Task data.
---*---

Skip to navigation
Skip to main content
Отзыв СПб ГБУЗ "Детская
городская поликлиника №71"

---*---

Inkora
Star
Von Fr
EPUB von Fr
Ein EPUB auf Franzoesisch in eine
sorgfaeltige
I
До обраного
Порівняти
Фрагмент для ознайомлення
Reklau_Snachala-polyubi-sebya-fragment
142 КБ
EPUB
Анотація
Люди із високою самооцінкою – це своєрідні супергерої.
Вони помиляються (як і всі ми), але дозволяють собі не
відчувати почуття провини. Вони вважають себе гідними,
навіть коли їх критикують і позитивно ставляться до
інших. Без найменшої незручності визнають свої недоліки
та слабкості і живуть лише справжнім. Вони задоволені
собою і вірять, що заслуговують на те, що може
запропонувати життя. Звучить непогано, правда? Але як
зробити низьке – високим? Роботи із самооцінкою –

---*---

What the exercise asks. The answer must be every line from the records above that contains the word "Вони", copied out.

Result for this exercise.
Вони помиляються (як і всі ми), але дозволяють собі не
відчувати почуття провини. Вони вважають себе гідними,
та слабкості і живуть лише справжнім. Вони задоволені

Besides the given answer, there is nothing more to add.